### About this task
Copy the material below verbatim, starting at the line containing "### Additional Activity Ideas" and ending after the line containing "[Subscribe to Educational". Include both of those lines.

### Dataset entries

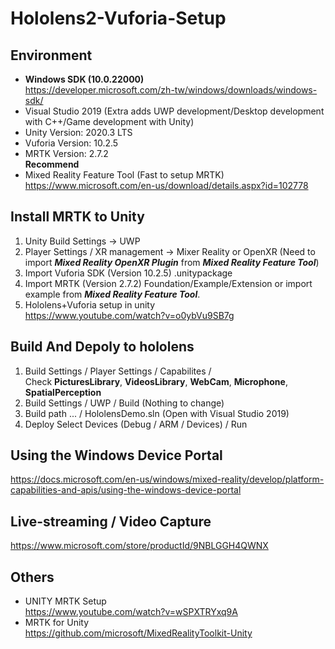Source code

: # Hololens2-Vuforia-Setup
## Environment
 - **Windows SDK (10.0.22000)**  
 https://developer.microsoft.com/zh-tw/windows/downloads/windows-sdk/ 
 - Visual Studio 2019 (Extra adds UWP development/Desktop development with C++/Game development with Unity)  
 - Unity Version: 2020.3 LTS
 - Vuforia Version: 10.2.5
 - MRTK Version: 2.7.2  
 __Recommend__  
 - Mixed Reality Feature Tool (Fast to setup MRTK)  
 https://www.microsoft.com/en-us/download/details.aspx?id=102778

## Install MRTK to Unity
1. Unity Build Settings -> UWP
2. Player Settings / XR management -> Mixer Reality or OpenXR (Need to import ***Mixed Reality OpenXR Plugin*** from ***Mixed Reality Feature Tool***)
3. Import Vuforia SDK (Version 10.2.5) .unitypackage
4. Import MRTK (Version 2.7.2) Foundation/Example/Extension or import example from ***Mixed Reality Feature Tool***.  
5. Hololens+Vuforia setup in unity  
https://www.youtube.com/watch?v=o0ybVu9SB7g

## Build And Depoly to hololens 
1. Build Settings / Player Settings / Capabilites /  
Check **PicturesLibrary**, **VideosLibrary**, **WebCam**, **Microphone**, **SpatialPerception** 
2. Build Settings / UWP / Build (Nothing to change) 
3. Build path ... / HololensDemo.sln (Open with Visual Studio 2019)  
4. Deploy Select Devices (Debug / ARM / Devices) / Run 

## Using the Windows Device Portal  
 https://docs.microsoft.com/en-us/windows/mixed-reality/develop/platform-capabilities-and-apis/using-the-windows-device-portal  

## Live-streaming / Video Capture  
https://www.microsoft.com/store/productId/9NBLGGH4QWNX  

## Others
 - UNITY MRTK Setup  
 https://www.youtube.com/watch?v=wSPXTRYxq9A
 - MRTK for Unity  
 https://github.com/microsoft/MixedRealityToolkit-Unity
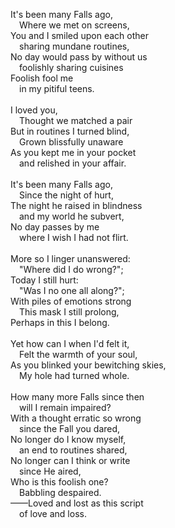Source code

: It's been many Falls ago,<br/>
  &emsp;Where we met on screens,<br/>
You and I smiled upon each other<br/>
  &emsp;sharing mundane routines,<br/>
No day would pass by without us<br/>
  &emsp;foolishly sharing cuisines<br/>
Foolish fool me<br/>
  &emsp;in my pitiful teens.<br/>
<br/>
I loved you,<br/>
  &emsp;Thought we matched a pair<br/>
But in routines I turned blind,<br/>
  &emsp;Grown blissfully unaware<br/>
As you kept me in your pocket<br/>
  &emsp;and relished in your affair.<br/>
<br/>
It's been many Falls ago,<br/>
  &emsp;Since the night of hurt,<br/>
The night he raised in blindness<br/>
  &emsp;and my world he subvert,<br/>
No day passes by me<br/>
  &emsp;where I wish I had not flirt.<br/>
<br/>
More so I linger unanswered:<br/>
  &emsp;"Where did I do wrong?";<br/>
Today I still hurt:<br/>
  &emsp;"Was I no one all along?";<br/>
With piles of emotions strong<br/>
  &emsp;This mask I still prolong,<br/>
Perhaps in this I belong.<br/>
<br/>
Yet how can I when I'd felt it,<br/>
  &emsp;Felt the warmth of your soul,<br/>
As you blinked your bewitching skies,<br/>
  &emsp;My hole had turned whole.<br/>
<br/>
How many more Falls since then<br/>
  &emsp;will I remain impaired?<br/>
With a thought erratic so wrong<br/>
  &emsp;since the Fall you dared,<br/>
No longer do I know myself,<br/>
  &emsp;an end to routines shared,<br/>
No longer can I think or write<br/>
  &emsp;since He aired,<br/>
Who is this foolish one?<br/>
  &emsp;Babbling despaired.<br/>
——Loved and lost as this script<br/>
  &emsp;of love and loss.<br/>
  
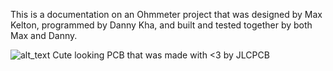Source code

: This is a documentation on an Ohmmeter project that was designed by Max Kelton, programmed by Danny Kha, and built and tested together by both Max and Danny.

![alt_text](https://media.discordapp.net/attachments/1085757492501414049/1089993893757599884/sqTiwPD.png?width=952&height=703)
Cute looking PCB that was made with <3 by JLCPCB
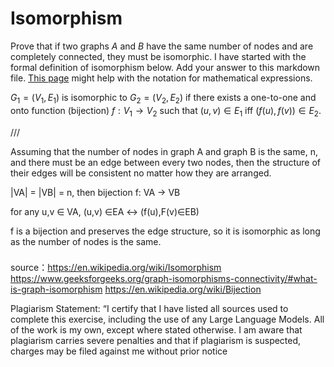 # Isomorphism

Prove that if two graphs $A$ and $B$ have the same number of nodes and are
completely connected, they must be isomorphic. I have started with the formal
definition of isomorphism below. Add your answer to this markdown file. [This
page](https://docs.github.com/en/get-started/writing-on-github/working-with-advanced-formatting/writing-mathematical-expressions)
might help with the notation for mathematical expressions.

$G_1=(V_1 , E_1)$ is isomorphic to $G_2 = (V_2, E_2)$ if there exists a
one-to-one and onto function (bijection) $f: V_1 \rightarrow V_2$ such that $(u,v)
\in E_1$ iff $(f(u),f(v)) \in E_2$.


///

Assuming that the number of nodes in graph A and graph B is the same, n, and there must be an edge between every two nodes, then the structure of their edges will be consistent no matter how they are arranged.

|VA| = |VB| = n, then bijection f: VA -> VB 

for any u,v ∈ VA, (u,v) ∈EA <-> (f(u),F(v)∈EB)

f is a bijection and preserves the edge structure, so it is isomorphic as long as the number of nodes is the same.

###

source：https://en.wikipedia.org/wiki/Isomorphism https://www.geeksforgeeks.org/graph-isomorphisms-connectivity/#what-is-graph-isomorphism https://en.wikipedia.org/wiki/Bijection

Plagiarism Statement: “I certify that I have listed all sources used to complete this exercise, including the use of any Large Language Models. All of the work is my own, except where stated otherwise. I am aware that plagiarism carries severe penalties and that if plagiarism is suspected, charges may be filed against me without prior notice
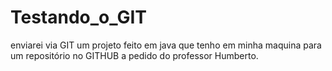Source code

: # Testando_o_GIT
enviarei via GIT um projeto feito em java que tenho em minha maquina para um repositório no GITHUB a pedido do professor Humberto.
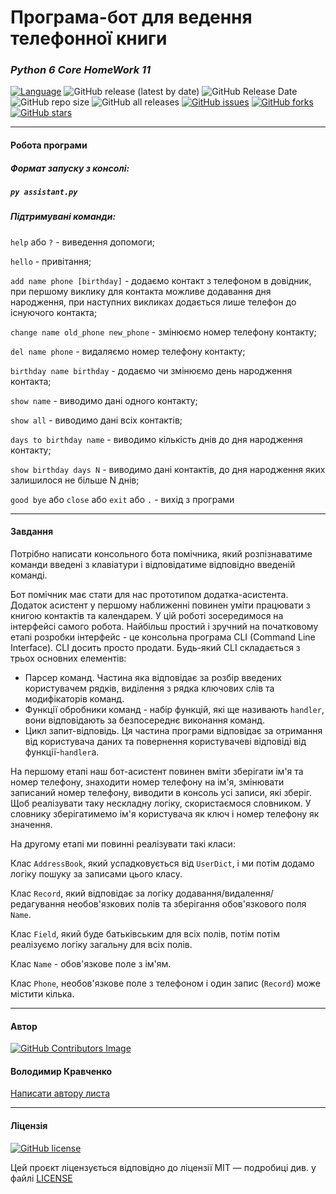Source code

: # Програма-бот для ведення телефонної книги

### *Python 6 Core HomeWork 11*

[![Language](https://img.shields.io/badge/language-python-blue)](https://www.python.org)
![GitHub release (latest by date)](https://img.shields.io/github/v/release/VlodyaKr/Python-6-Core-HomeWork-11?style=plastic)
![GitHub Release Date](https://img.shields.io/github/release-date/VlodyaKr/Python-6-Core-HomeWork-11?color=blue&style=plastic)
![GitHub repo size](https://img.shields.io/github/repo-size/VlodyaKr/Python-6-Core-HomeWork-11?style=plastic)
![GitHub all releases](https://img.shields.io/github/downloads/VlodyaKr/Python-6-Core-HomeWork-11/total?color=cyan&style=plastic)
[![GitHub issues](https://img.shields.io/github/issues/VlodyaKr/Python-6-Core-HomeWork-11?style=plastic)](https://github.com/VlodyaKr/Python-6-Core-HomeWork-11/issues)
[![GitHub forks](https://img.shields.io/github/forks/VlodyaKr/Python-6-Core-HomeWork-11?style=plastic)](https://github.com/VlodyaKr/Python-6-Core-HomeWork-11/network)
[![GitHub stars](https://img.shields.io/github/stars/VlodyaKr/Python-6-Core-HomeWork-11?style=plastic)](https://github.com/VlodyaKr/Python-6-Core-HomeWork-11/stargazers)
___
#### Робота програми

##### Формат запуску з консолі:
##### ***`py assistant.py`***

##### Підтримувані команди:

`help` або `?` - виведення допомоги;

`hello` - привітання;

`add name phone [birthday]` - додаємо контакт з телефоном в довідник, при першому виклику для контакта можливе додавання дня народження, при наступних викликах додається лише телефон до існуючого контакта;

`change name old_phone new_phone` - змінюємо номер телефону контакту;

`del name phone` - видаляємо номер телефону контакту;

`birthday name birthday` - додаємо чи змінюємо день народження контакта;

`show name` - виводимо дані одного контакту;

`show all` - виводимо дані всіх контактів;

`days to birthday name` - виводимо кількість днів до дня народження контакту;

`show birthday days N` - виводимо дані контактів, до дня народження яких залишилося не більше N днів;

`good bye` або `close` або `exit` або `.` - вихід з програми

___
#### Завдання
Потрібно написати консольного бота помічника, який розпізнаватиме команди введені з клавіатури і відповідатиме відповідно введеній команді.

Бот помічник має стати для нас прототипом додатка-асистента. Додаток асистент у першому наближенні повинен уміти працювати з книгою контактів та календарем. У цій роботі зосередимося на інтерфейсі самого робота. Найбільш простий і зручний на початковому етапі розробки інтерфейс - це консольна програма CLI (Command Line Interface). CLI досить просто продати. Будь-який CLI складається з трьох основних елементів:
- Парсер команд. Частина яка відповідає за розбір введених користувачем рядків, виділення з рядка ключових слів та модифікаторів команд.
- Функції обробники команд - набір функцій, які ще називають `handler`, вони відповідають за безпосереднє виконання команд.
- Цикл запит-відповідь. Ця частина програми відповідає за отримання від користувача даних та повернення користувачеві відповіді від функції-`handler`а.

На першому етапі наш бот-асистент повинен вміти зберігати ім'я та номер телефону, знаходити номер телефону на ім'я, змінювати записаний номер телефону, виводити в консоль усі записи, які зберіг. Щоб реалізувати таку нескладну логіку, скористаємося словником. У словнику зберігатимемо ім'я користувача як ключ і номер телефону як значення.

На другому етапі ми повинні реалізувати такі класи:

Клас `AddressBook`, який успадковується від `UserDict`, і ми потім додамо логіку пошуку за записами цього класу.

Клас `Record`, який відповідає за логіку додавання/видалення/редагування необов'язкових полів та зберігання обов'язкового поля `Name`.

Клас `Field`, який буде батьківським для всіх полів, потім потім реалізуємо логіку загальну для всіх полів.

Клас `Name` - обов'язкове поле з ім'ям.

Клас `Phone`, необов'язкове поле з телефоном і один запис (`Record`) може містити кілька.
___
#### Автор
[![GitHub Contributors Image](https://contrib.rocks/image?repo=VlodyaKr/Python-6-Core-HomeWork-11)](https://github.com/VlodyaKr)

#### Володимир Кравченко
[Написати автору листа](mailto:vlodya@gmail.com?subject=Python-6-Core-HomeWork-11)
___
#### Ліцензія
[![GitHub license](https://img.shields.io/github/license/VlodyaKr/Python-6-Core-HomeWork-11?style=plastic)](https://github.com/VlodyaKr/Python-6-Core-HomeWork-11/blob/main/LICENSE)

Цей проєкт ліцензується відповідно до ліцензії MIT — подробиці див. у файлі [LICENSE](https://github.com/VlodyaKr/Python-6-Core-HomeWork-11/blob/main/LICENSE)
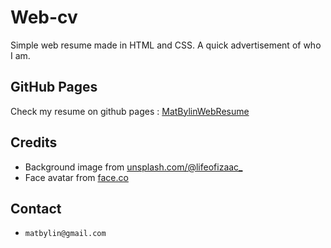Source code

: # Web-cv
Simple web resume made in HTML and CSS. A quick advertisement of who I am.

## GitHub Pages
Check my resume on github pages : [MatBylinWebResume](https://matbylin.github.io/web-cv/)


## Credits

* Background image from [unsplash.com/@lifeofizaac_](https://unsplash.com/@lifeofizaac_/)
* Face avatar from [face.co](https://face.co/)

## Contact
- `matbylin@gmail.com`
---
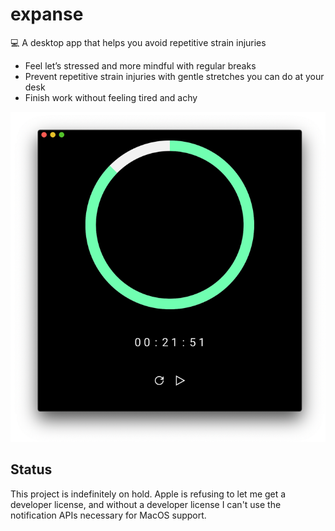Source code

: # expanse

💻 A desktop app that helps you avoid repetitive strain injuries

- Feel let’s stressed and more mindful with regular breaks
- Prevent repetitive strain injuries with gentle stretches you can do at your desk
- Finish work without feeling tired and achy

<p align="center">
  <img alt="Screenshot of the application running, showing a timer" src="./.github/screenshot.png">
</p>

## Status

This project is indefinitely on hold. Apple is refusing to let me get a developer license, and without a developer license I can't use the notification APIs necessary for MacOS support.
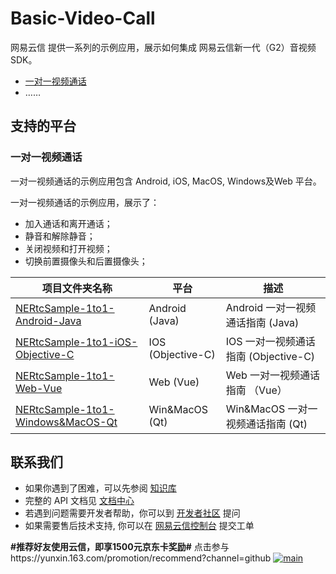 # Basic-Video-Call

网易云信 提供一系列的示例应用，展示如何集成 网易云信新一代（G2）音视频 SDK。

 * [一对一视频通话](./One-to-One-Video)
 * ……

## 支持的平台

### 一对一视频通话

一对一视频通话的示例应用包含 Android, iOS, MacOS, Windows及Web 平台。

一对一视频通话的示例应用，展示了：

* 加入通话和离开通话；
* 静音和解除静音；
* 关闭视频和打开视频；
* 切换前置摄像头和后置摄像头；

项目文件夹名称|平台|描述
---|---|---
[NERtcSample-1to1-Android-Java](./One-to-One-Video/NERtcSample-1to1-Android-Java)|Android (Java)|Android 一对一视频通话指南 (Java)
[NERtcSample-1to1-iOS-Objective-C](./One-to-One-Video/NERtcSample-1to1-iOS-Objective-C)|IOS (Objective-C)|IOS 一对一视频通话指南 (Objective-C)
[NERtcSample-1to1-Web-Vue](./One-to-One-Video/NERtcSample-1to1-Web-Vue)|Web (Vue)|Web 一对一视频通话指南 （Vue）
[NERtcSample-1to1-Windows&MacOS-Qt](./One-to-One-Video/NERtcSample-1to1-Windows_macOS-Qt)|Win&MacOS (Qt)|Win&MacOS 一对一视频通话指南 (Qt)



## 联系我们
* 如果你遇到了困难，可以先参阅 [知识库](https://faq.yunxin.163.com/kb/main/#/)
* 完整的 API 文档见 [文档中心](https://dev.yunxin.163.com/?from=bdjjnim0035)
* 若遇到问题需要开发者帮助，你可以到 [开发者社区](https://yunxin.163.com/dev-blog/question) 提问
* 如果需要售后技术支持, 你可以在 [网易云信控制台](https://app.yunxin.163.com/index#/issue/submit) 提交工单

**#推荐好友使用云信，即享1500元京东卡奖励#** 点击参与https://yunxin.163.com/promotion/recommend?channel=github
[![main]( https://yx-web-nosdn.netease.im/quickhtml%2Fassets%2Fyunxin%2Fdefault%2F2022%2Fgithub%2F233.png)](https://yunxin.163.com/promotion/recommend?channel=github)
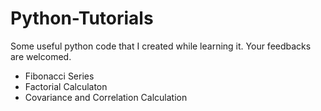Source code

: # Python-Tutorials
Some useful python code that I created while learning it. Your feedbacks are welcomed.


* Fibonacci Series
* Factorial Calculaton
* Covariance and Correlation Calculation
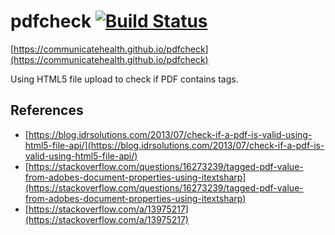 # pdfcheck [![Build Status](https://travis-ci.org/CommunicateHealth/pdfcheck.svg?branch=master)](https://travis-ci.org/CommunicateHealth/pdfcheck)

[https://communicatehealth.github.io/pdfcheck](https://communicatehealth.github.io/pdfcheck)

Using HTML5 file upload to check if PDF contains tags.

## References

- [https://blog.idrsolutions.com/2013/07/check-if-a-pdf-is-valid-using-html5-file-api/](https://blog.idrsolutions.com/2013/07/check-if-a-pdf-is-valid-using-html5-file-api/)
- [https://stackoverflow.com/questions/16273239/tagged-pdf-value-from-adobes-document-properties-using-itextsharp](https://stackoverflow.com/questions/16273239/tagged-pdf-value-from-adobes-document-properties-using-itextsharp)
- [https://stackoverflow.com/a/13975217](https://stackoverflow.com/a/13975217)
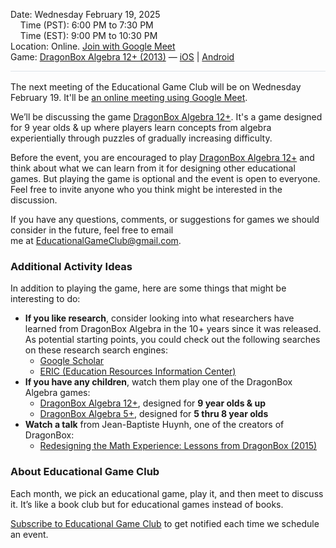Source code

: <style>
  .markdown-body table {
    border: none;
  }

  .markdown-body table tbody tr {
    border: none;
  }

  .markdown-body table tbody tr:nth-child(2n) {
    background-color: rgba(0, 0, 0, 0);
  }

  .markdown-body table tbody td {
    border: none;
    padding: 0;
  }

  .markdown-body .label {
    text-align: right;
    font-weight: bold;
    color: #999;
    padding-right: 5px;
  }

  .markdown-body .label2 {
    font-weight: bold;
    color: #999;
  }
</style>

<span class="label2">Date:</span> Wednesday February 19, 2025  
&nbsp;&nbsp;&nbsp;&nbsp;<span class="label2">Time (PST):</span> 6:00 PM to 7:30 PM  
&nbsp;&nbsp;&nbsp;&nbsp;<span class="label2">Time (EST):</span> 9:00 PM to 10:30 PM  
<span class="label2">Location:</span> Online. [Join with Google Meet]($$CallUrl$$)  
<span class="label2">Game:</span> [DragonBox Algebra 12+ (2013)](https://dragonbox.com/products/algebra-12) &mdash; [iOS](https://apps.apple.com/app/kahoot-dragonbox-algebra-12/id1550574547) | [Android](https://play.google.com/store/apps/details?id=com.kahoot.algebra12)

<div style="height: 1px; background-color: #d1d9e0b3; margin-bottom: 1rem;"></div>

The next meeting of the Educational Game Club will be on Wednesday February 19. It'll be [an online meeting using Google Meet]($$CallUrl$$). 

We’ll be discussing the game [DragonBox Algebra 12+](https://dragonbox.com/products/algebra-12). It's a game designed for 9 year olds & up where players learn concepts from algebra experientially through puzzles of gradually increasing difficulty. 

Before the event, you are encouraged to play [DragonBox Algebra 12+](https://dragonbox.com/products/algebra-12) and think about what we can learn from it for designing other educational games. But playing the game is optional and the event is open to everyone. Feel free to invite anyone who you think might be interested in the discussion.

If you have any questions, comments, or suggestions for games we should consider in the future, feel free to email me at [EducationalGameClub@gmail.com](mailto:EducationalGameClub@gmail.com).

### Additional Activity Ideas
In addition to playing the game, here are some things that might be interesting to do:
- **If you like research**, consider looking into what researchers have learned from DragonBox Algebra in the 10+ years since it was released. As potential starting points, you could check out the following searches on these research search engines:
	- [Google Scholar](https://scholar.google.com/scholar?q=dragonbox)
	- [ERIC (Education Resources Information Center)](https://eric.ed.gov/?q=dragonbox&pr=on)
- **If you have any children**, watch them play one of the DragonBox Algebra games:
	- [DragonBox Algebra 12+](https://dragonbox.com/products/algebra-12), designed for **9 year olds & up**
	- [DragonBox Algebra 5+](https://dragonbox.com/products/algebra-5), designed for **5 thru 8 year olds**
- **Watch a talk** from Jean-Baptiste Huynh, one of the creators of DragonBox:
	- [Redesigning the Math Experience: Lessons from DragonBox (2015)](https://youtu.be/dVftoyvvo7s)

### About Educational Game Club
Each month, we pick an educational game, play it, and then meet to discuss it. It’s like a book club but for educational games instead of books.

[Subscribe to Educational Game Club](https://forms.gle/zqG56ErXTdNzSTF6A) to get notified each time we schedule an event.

### Response to this task
### Additional Activity Ideas
In addition to playing the game, here are some things that might be interesting to do:
- **If you like research**, consider looking into what researchers have learned from DragonBox Algebra in the 10+ years since it was released. As potential starting points, you could check out the following searches on these research search engines:
	- [Google Scholar](https://scholar.google.com/scholar?q=dragonbox)
	- [ERIC (Education Resources Information Center)](https://eric.ed.gov/?q=dragonbox&pr=on)
- **If you have any children**, watch them play one of the DragonBox Algebra games:
	- [DragonBox Algebra 12+](https://dragonbox.com/products/algebra-12), designed for **9 year olds & up**
	- [DragonBox Algebra 5+](https://dragonbox.com/products/algebra-5), designed for **5 thru 8 year olds**
- **Watch a talk** from Jean-Baptiste Huynh, one of the creators of DragonBox:
	- [Redesigning the Math Experience: Lessons from DragonBox (2015)](https://youtu.be/dVftoyvvo7s)

### About Educational Game Club
Each month, we pick an educational game, play it, and then meet to discuss it. It’s like a book club but for educational games instead of books.

[Subscribe to Educational Game Club](https://forms.gle/zqG56ErXTdNzSTF6A) to get notified each time we schedule an event.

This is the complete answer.